Although some cancer patients may use ginger for prevention or treatment of CIN, little published work has addressed the efficacy of ginger for CIN. Since 1986, only five articles published the use of ginger for CINV in cancer patients receiving chemotherapy. In 1986, Pace et al studied 20 patients being treated for leukemia with cytosine arabinoside (ARA-C) and showed that patients who received ginger had significantly less severe nausea on the day of chemotherapy and on the following day than those taking the placebo capsules . Similarly, Sontakke et al showed that 1g of ginger before and after chemotherapy was as good as metoclopramide at complete control of nausea . In contrast, Zick et al showed no improvement in acute or delayed CIN with ginger (1.0g or 2.0g) in a randomized, double-blind, placebo-controlled study in 162 cancer patients . Levine et al showed that a high protein diet with 1.0g of ginger reduced severity of delayed nausea and use of antiemetic medications . However, the study contributed the reduction to the high protein diet and not necessarily to ginger supplementation.
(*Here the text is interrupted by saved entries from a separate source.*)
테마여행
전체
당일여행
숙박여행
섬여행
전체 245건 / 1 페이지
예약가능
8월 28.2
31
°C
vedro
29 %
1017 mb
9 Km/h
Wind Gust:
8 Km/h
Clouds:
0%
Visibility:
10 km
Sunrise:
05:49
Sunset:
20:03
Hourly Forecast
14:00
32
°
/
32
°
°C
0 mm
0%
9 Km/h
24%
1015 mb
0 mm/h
Most recently, Pillai et al demonstrated the ginger powder (1-2g daily) reduced the severity of acute and delayed CINV in children and young adults receiving highly emetogenic chemotherapy for sarcoma . We conclude that ginger (Zingiber officinale), at dose of 0.5g to 1.0 g daily, significantly aids in the reduction of acute CIN in patients receiving standard antiemetics. Thus far, ginger has demonstrated a beneficial effect on acute nausea from chemotherapy, however the effectiveness of ginger for nausea associated with other medical conditions awaits further controlled trials.
This research was supported by the National Cancer Institute of the National Institutes of Health PHS grants 1R25CA10618 (Cancer Control Research) and U10CA37420 (Community Clinical Oncology Program).
None of the authors have conflicts of interest to disclose.